Go through the listing and repeat each entry exactly, but include no pictures.

━━ Data supplied ━━

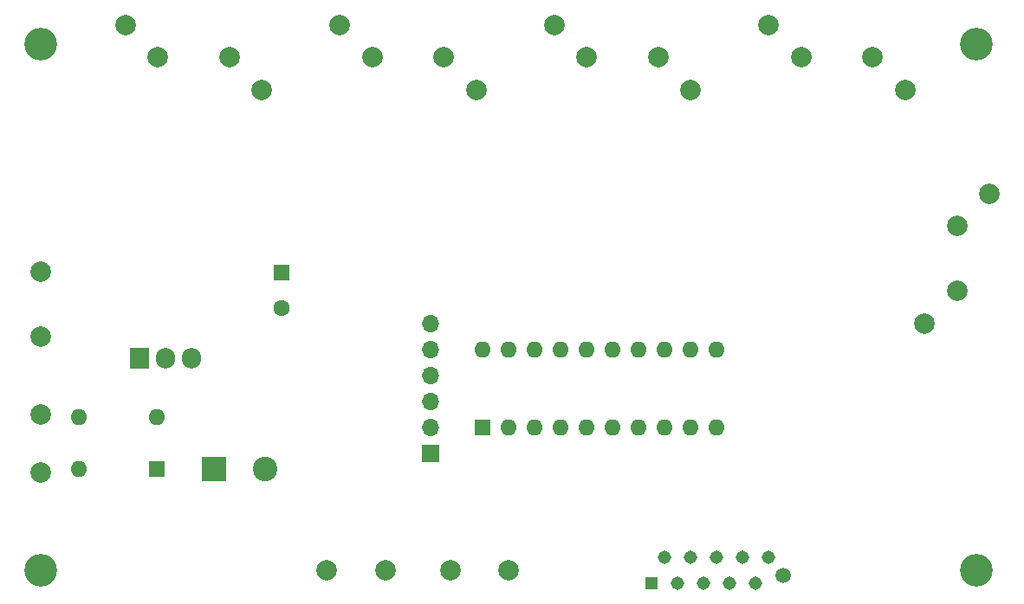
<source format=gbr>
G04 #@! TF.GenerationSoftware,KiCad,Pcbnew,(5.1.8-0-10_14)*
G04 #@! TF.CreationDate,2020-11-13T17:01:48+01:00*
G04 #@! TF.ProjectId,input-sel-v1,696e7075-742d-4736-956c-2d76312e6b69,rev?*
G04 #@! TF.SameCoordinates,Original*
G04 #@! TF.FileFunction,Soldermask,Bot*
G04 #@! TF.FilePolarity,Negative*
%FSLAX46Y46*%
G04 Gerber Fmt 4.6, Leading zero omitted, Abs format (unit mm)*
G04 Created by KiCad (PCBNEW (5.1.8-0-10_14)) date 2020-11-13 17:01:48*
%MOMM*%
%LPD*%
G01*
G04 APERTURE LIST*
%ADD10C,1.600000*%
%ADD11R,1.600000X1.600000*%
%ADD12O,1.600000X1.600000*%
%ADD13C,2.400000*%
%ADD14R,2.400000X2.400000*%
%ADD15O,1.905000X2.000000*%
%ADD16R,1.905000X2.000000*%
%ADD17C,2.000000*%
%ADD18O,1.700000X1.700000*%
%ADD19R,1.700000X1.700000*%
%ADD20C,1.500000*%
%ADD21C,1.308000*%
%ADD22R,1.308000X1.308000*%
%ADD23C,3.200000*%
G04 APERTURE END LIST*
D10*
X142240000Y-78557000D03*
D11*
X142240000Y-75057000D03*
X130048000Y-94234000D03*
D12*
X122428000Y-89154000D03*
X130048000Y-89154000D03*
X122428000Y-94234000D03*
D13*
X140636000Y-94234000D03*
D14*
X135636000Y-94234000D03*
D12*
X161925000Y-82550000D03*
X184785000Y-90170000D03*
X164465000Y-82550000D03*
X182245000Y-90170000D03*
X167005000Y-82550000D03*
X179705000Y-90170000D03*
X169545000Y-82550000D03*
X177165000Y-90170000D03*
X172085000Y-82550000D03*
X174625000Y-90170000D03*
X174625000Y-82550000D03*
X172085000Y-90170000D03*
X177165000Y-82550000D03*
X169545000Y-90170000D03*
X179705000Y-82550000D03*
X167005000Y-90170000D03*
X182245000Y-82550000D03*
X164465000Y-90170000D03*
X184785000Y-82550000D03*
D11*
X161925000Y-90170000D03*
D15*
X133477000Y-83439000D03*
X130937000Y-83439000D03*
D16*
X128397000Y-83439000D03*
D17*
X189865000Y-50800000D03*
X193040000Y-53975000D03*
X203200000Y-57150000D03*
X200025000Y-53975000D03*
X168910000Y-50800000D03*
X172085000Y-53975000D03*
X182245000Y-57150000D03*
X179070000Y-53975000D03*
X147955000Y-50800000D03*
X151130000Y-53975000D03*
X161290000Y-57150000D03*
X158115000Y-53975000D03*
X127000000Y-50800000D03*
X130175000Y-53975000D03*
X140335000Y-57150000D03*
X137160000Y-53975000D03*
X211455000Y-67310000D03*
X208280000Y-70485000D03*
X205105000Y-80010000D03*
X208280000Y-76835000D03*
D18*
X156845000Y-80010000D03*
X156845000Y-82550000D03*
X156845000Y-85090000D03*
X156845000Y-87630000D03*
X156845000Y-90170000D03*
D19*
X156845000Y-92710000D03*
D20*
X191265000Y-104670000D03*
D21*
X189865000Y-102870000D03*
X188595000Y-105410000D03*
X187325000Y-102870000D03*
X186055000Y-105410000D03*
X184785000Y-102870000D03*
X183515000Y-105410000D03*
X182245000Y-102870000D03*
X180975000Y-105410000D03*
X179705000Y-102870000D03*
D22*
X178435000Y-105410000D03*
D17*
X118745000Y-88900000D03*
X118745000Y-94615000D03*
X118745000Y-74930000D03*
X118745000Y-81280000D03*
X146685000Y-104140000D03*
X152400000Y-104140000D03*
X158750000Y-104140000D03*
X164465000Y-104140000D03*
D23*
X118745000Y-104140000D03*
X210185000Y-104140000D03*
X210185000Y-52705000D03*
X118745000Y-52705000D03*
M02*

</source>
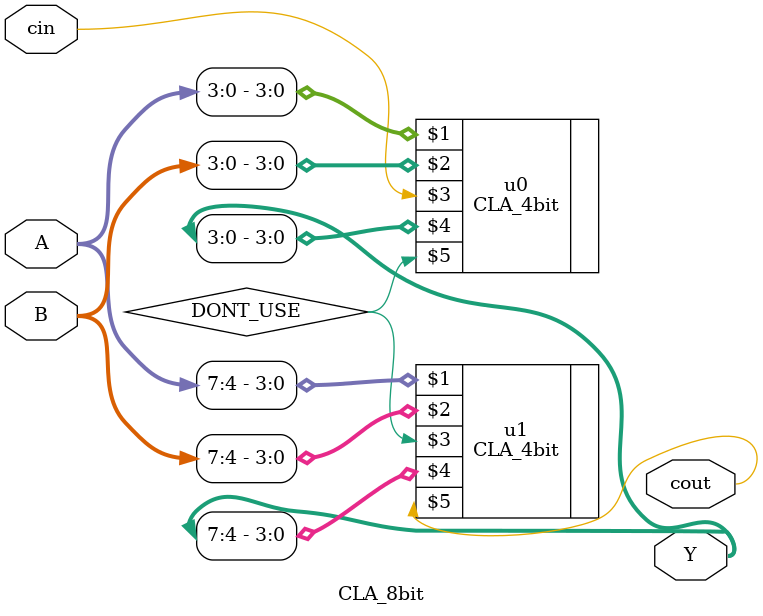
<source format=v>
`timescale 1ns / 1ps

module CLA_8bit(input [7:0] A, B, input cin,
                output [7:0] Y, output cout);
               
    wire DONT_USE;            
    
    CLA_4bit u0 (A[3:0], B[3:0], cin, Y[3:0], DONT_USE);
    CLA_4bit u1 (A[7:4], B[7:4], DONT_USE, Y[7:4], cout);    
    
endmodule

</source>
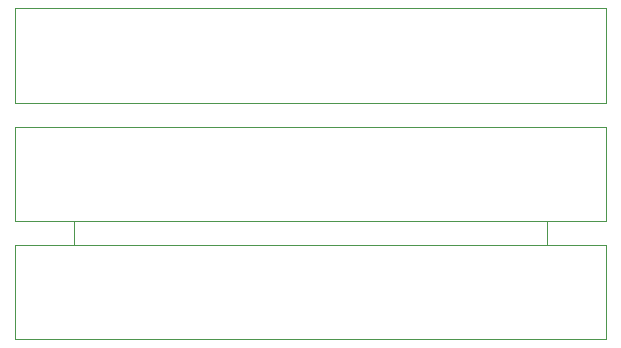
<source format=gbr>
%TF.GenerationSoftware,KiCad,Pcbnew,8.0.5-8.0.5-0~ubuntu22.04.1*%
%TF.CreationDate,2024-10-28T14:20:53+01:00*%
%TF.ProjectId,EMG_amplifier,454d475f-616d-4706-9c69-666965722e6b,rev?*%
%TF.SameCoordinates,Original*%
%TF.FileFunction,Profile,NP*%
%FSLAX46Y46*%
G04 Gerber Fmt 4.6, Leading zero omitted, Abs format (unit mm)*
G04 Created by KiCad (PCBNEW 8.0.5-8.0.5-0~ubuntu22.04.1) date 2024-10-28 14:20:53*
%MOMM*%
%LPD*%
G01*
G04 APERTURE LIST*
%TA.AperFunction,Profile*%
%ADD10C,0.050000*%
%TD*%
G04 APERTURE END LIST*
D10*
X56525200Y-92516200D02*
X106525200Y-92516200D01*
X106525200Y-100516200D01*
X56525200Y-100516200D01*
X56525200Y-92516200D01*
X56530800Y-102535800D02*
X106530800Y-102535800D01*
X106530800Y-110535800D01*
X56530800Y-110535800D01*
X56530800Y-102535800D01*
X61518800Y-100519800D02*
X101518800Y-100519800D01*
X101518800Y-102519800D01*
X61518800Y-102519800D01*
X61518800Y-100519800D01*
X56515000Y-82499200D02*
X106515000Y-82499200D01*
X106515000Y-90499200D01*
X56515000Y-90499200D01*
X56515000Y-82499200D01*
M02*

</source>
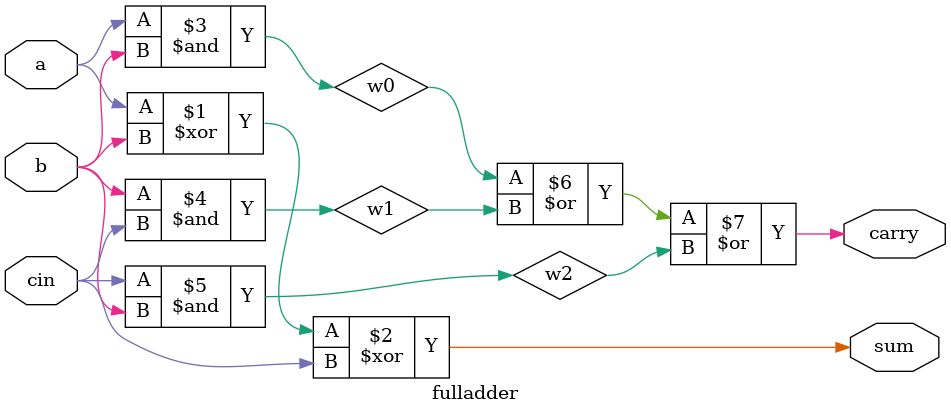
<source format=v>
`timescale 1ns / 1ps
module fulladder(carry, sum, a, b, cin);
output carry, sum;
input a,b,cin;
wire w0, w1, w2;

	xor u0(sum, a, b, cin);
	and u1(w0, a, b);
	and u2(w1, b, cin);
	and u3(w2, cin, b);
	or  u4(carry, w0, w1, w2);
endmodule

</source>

━━━

- [Output for this exercise]
<source format=gbr>
G04 #@! TF.GenerationSoftware,KiCad,Pcbnew,(5.1.8-0-10_14)*
G04 #@! TF.CreationDate,2020-11-13T17:01:48+01:00*
G04 #@! TF.ProjectId,input-sel-v1,696e7075-742d-4736-956c-2d76312e6b69,rev?*
G04 #@! TF.SameCoordinates,Original*
G04 #@! TF.FileFunction,Soldermask,Bot*
G04 #@! TF.FilePolarity,Negative*
%FSLAX46Y46*%
G04 Gerber Fmt 4.6, Leading zero omitted, Abs format (unit mm)*
G04 Created by KiCad (PCBNEW (5.1.8-0-10_14)) date 2020-11-13 17:01:48*
%MOMM*%
%LPD*%
G01*
G04 APERTURE LIST*
%ADD10C,1.600000*%
%ADD11R,1.600000X1.600000*%
%ADD12O,1.600000X1.600000*%
%ADD13C,2.400000*%
%ADD14R,2.400000X2.400000*%
%ADD15O,1.905000X2.000000*%
%ADD16R,1.905000X2.000000*%
%ADD17C,2.000000*%
%ADD18O,1.700000X1.700000*%
%ADD19R,1.700000X1.700000*%
%ADD20C,1.500000*%
%ADD21C,1.308000*%
%ADD22R,1.308000X1.308000*%
%ADD23C,3.200000*%
G04 APERTURE END LIST*
D10*
X142240000Y-78557000D03*
D11*
X142240000Y-75057000D03*
X130048000Y-94234000D03*
D12*
X122428000Y-89154000D03*
X130048000Y-89154000D03*
X122428000Y-94234000D03*
D13*
X140636000Y-94234000D03*
D14*
X135636000Y-94234000D03*
D12*
X161925000Y-82550000D03*
X184785000Y-90170000D03*
X164465000Y-82550000D03*
X182245000Y-90170000D03*
X167005000Y-82550000D03*
X179705000Y-90170000D03*
X169545000Y-82550000D03*
X177165000Y-90170000D03*
X172085000Y-82550000D03*
X174625000Y-90170000D03*
X174625000Y-82550000D03*
X172085000Y-90170000D03*
X177165000Y-82550000D03*
X169545000Y-90170000D03*
X179705000Y-82550000D03*
X167005000Y-90170000D03*
X182245000Y-82550000D03*
X164465000Y-90170000D03*
X184785000Y-82550000D03*
D11*
X161925000Y-90170000D03*
D15*
X133477000Y-83439000D03*
X130937000Y-83439000D03*
D16*
X128397000Y-83439000D03*
D17*
X189865000Y-50800000D03*
X193040000Y-53975000D03*
X203200000Y-57150000D03*
X200025000Y-53975000D03*
X168910000Y-50800000D03*
X172085000Y-53975000D03*
X182245000Y-57150000D03*
X179070000Y-53975000D03*
X147955000Y-50800000D03*
X151130000Y-53975000D03*
X161290000Y-57150000D03*
X158115000Y-53975000D03*
X127000000Y-50800000D03*
X130175000Y-53975000D03*
X140335000Y-57150000D03*
X137160000Y-53975000D03*
X211455000Y-67310000D03*
X208280000Y-70485000D03*
X205105000Y-80010000D03*
X208280000Y-76835000D03*
D18*
X156845000Y-80010000D03*
X156845000Y-82550000D03*
X156845000Y-85090000D03*
X156845000Y-87630000D03*
X156845000Y-90170000D03*
D19*
X156845000Y-92710000D03*
D20*
X191265000Y-104670000D03*
D21*
X189865000Y-102870000D03*
X188595000Y-105410000D03*
X187325000Y-102870000D03*
X186055000Y-105410000D03*
X184785000Y-102870000D03*
X183515000Y-105410000D03*
X182245000Y-102870000D03*
X180975000Y-105410000D03*
X179705000Y-102870000D03*
D22*
X178435000Y-105410000D03*
D17*
X118745000Y-88900000D03*
X118745000Y-94615000D03*
X118745000Y-74930000D03*
X118745000Y-81280000D03*
X146685000Y-104140000D03*
X152400000Y-104140000D03*
X158750000Y-104140000D03*
X164465000Y-104140000D03*
D23*
X118745000Y-104140000D03*
X210185000Y-104140000D03*
X210185000Y-52705000D03*
X118745000Y-52705000D03*
M02*

</source>
<source format=v>
`timescale 1ns / 1ps

module CLA_8bit(input [7:0] A, B, input cin,
                output [7:0] Y, output cout);
               
    wire DONT_USE;            
    
    CLA_4bit u0 (A[3:0], B[3:0], cin, Y[3:0], DONT_USE);
    CLA_4bit u1 (A[7:4], B[7:4], DONT_USE, Y[7:4], cout);    
    
endmodule

</source>
<source format=gbr>
%TF.GenerationSoftware,KiCad,Pcbnew,8.0.5-8.0.5-0~ubuntu22.04.1*%
%TF.CreationDate,2024-10-28T14:20:53+01:00*%
%TF.ProjectId,EMG_amplifier,454d475f-616d-4706-9c69-666965722e6b,rev?*%
%TF.SameCoordinates,Original*%
%TF.FileFunction,Profile,NP*%
%FSLAX46Y46*%
G04 Gerber Fmt 4.6, Leading zero omitted, Abs format (unit mm)*
G04 Created by KiCad (PCBNEW 8.0.5-8.0.5-0~ubuntu22.04.1) date 2024-10-28 14:20:53*
%MOMM*%
%LPD*%
G01*
G04 APERTURE LIST*
%TA.AperFunction,Profile*%
%ADD10C,0.050000*%
%TD*%
G04 APERTURE END LIST*
D10*
X56525200Y-92516200D02*
X106525200Y-92516200D01*
X106525200Y-100516200D01*
X56525200Y-100516200D01*
X56525200Y-92516200D01*
X56530800Y-102535800D02*
X106530800Y-102535800D01*
X106530800Y-110535800D01*
X56530800Y-110535800D01*
X56530800Y-102535800D01*
X61518800Y-100519800D02*
X101518800Y-100519800D01*
X101518800Y-102519800D01*
X61518800Y-102519800D01*
X61518800Y-100519800D01*
X56515000Y-82499200D02*
X106515000Y-82499200D01*
X106515000Y-90499200D01*
X56515000Y-90499200D01*
X56515000Y-82499200D01*
M02*

</source>
<source format=v>
`timescale 1ns / 1ps
module fulladder(carry, sum, a, b, cin);
output carry, sum;
input a,b,cin;
wire w0, w1, w2;

	xor u0(sum, a, b, cin);
	and u1(w0, a, b);
	and u2(w1, b, cin);
	and u3(w2, cin, b);
	or  u4(carry, w0, w1, w2);
endmodule

</source>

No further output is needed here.